▶ 必要な作業:
1 > ラリーの紀行文に登場する地名は何ですか。国名も含めてすべて挙げてください。
2 > ラリーの紀行文によると、スペシャルステージのゴールでトラックからガソリンを給油するのはなぜですか。
3 > ラリーの紀行文の続きを、最後の文の後から書いてください。

▶ 提供本文:

Transsyberia2007 トランスシベリア モンゴル-3

2007年8月 ロシア・モスクワ~モンゴル・ウランバートル


●多発するアクシデント

お互い、首と腰に痛みを抱えながらも、僕らはマンクハンからダルヴィまでの
スペシャルステージ330kmを走り切ることができた。
ゴール後、少し離れたところに待機しているトラックから、 ガソリンを給油する。
ここに限らず、モンゴルのスペシャルステージのゴールでは、辺りには何もないので、
主催者がガソリンを満たしたドラム缶をたくさん積んだトラックを手配してあるのだ。
 
ジャーッ。
位置に着け、エンジンを切った途端に、ボンネットの下から何かが滴り落ちてきた。
真っ黒いエンジンオイルだった。
勢いは止まず、ほぼすべてのオイルを流出させて、停まった。

▶ データ行:
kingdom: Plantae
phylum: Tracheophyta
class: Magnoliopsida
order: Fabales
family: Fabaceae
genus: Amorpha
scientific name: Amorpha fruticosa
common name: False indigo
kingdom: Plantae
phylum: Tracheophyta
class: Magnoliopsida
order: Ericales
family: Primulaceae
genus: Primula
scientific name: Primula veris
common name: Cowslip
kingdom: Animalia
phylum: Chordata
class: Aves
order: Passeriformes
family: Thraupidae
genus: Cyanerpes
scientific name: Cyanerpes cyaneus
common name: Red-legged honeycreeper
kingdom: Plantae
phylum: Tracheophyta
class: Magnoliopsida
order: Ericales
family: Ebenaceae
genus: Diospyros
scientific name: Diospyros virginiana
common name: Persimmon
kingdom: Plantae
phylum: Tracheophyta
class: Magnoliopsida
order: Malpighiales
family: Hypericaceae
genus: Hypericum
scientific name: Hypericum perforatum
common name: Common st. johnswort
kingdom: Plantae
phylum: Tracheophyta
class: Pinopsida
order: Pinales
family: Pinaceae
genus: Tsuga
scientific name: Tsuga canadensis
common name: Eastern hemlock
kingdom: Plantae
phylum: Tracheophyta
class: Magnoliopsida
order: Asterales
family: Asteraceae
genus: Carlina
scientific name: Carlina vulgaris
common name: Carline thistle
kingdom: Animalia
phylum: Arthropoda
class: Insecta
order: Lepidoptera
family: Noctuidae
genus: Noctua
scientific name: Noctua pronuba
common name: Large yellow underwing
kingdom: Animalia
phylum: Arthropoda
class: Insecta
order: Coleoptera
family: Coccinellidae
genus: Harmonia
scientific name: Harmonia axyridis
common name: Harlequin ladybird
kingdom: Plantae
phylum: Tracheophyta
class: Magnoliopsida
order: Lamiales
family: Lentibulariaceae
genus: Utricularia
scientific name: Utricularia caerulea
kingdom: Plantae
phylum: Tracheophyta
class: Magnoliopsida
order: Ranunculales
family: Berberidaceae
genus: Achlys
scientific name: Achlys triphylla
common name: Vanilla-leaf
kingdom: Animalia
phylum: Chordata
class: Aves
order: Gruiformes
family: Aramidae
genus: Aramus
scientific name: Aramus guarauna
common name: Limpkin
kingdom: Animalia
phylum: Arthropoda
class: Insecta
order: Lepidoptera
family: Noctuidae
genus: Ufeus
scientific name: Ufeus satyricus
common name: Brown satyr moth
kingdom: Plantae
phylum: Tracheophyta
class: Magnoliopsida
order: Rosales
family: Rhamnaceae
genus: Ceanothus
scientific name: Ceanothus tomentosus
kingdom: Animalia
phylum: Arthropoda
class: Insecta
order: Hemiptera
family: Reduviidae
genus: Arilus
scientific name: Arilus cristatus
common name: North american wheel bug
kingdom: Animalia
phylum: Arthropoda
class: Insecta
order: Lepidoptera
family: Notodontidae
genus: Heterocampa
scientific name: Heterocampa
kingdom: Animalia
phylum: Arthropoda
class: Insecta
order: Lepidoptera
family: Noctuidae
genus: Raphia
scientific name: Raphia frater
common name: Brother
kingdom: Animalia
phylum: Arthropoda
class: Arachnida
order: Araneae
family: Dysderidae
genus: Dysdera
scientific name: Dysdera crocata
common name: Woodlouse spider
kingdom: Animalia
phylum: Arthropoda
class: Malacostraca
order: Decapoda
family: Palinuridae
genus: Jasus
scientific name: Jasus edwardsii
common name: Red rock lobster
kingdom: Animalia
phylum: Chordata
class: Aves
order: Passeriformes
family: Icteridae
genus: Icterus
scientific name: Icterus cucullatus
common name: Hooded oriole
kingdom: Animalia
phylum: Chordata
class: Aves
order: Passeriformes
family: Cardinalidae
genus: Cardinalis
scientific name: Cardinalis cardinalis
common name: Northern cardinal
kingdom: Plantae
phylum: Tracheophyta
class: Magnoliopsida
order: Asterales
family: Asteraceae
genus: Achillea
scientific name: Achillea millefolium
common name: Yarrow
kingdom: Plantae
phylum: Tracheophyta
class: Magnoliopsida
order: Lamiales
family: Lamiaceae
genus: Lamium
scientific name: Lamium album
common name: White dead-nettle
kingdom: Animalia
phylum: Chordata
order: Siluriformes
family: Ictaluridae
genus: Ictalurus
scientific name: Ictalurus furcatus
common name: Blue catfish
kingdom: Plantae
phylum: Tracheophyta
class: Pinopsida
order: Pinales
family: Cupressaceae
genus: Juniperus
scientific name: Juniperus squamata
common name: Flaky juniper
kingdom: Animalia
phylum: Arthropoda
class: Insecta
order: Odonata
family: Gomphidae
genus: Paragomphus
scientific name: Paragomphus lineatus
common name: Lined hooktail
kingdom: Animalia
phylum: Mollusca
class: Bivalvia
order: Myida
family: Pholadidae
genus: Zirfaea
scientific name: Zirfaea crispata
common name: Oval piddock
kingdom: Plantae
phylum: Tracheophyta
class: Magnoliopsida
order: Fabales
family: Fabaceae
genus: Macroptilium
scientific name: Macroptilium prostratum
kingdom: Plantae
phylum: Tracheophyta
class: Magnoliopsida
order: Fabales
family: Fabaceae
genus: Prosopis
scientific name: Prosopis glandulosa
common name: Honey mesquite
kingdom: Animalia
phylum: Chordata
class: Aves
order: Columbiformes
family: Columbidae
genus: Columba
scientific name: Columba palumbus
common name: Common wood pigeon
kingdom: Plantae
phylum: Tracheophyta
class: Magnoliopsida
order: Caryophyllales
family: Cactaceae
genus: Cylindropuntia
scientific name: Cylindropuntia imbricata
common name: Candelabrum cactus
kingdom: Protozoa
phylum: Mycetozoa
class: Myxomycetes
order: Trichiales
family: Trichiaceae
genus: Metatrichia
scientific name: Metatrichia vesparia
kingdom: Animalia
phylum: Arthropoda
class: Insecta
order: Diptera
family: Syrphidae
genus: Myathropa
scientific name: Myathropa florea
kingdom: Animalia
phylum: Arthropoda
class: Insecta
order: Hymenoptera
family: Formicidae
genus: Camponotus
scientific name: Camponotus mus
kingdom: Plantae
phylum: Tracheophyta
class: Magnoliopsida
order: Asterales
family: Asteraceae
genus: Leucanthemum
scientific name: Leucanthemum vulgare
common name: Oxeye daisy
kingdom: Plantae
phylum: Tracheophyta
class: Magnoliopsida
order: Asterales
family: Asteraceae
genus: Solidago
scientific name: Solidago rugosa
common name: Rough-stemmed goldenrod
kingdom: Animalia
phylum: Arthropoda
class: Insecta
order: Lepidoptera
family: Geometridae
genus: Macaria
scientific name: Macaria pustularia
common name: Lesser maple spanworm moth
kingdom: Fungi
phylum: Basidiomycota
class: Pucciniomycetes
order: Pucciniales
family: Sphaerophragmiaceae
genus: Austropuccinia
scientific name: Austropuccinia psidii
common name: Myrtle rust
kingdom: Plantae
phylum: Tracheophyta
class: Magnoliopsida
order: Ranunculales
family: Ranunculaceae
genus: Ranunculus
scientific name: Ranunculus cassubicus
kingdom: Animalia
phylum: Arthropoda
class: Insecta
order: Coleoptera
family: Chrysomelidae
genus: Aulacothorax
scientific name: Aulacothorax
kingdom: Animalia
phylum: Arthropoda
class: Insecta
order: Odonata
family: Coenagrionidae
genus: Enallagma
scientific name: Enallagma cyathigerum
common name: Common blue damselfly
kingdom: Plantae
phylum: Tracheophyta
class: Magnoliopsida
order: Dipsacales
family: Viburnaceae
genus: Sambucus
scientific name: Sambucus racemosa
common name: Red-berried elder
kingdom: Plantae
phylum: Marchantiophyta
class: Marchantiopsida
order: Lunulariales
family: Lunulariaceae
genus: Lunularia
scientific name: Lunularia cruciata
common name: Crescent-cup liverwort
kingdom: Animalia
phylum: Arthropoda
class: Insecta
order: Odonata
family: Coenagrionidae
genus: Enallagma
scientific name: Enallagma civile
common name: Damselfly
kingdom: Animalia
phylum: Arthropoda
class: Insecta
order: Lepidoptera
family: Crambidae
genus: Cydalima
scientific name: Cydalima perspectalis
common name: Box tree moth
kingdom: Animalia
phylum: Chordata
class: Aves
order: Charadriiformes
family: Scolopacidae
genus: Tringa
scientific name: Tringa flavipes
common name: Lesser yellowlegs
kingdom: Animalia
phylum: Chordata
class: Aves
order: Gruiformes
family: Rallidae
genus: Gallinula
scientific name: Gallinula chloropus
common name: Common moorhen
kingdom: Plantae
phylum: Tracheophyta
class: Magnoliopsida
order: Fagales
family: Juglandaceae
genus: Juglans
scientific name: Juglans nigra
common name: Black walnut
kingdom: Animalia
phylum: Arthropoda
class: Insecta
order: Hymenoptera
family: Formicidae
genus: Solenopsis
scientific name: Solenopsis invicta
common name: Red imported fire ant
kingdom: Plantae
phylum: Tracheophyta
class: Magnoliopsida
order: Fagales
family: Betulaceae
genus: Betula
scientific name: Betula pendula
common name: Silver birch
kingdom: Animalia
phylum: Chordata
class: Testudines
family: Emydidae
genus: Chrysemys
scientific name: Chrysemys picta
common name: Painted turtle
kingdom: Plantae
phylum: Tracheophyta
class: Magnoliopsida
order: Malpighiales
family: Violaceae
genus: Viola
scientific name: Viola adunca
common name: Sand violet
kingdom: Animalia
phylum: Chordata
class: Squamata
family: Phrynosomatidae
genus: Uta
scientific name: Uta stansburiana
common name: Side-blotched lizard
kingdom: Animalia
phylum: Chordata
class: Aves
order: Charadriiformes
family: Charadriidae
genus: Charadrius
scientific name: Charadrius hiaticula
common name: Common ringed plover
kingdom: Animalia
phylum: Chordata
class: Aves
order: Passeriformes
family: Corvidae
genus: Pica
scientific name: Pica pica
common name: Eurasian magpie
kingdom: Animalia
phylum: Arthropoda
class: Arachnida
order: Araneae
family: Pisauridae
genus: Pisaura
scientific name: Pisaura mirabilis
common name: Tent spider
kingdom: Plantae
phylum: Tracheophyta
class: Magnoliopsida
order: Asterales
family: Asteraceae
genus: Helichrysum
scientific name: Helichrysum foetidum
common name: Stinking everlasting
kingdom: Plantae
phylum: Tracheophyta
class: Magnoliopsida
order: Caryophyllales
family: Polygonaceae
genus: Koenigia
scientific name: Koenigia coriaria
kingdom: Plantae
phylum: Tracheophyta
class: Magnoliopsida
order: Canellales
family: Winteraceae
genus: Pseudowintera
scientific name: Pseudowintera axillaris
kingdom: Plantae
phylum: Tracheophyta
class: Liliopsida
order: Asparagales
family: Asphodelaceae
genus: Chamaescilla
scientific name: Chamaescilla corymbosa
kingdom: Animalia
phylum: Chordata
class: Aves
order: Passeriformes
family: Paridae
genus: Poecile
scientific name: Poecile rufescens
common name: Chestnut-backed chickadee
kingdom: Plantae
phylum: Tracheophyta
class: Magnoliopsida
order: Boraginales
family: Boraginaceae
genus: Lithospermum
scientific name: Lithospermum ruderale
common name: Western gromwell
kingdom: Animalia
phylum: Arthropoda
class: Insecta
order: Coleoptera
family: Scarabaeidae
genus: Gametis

▶ 解答済み課題:
1 > ロシア、モスクワ、モンゴル、ウランバートル、マンクハン、ダルヴィ

2 > モンゴルのスペシャルステージのゴールは周りに何もないからです。そのため主催者が、ガソリンを満たしたドラム缶をたくさん積んだトラックを用意しています。

3 >
覗き込んでみたが、折れ曲がったアンダーガードの脇から滴り落ちてくるので、
損傷したところはわからない。
いずれにせよ、さっき溝に落ちた時に打ち付けたことが原因に間違いないだろう。

「せっかく無傷でここまで来たんだけど」
アドベンチャーラリーでは、飛ばしてクルマに負担を掛けてトラブルを誘発するよりは、
壊さずにどれだけ走り続けられるが勝敗を決するといつも口にしていた
小川さんにとって、望ましくない事態が発生した。
「ここじゃ直せないから、とりあえずキャンプに運んで、
ポルシェのメカニックと相談しないと」
 
エンジンオイルがすべて流出してしまったので、走らせるどころか、
エンジンも掛けられない。
幸い、僕らの次に給油の順番待ちをしていたドバイ・チームの
カリームとブレアに牽引してもらえることになった。
 
ここからキャンプまで約100km。エアコンが使えないので、
窓を開けて引っ張ってもらう。
それまでキレイだった車内は、一発で泥まみれになった。
早くキャンプに行って、休みたいところなのに、
カリームとブレアは快く牽引を引く受けてくれた。
 
2時間以上掛かってキャンプ地にたどり着いても、まだ、多くが到着していない。
遅れているチームの動静について、みんなで情報交換し合う。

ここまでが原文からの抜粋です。